■ WHAT THIS TASK INVOLVES:
Below are records; print only the lines from the line containing "click(654, 242)" to the end, both included, reproduced exactly and without the pictures.

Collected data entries
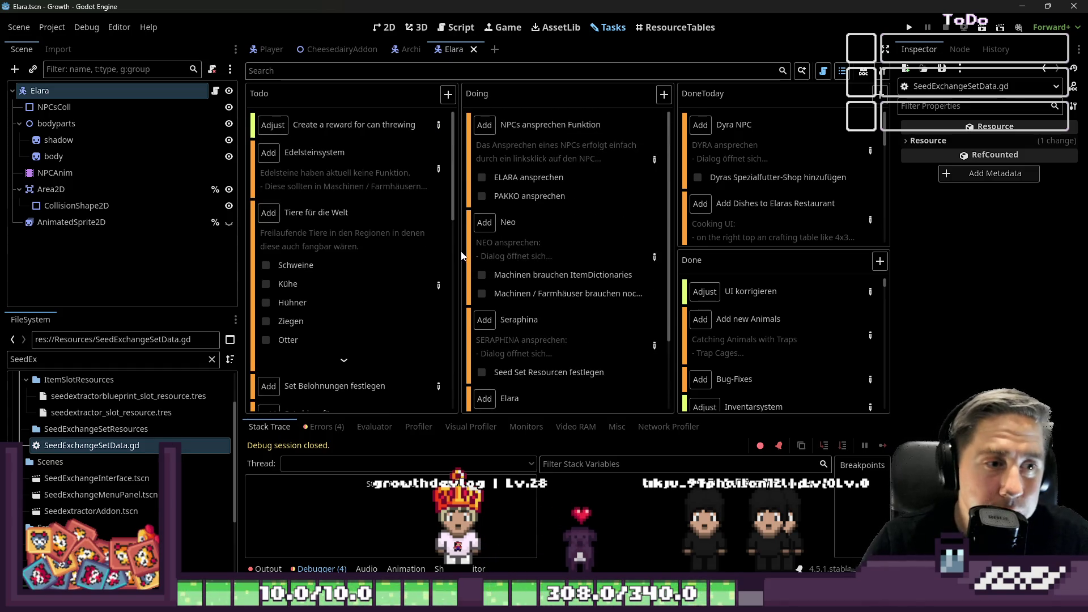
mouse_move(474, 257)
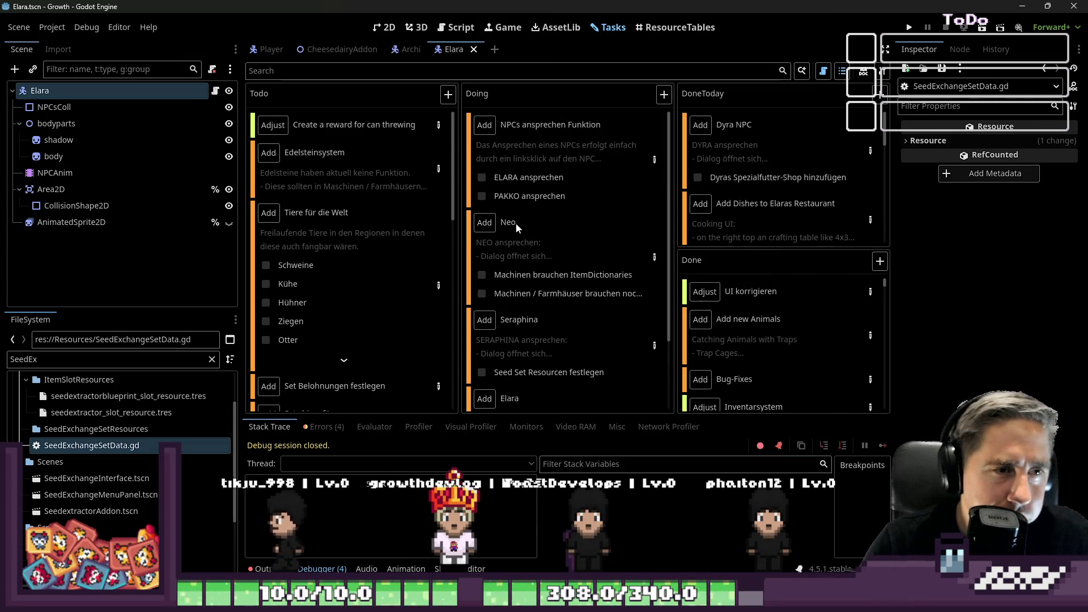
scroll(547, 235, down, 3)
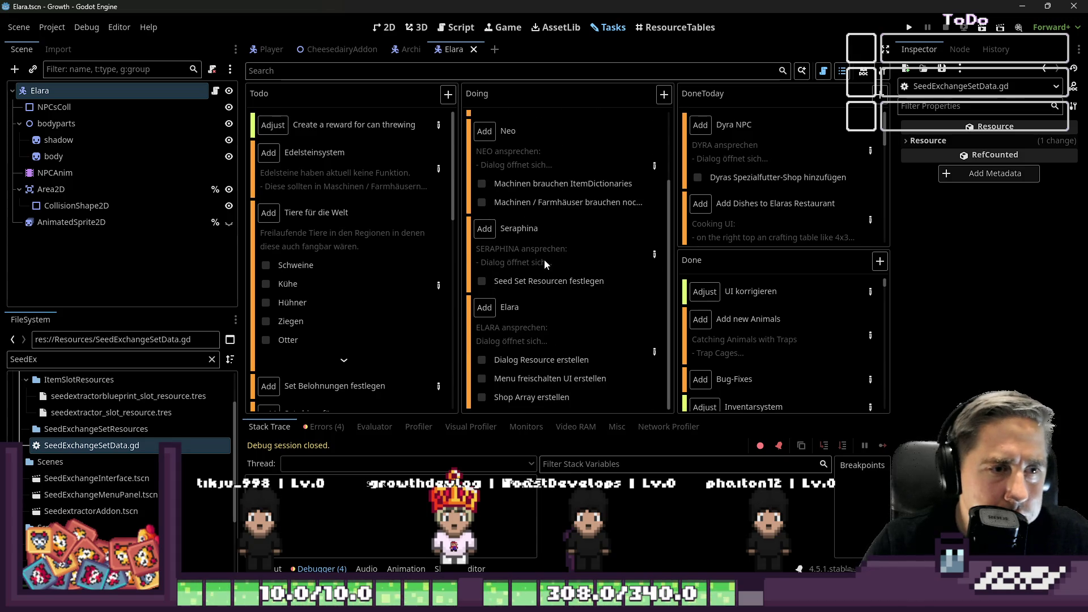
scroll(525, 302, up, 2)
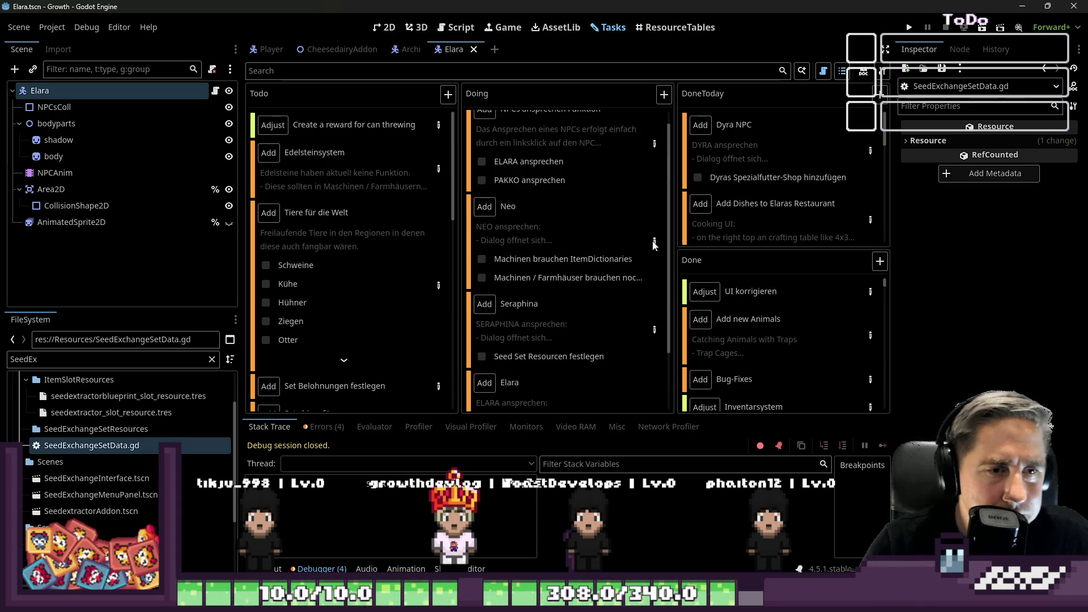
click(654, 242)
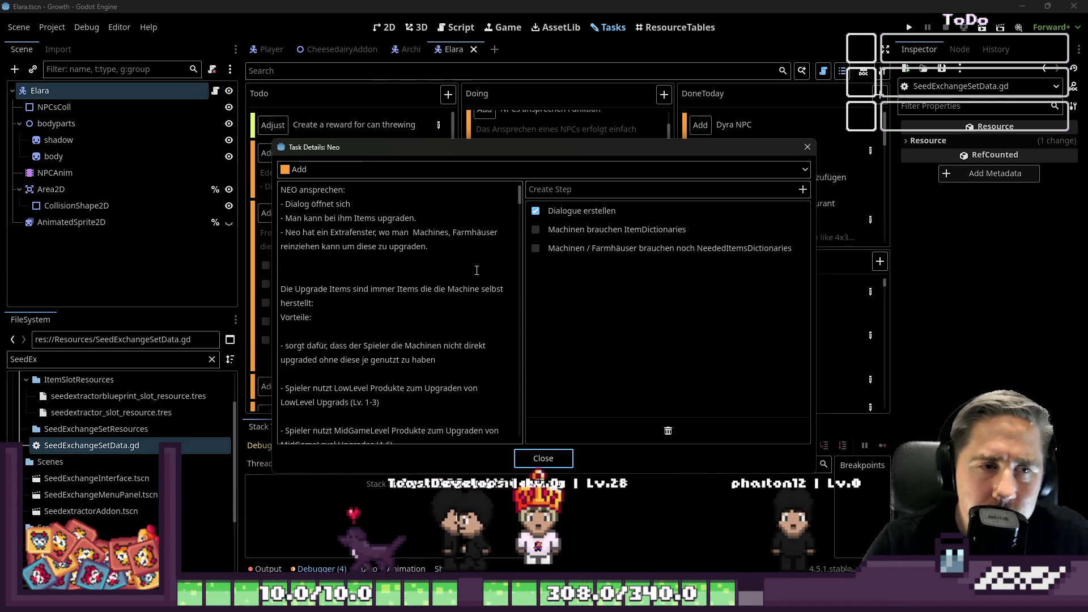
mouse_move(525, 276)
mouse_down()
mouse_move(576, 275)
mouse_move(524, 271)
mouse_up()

■ ANSWER SECTION:
click(654, 242)
mouse_move(525, 276)
mouse_down()
mouse_move(576, 275)
mouse_move(524, 271)
mouse_up()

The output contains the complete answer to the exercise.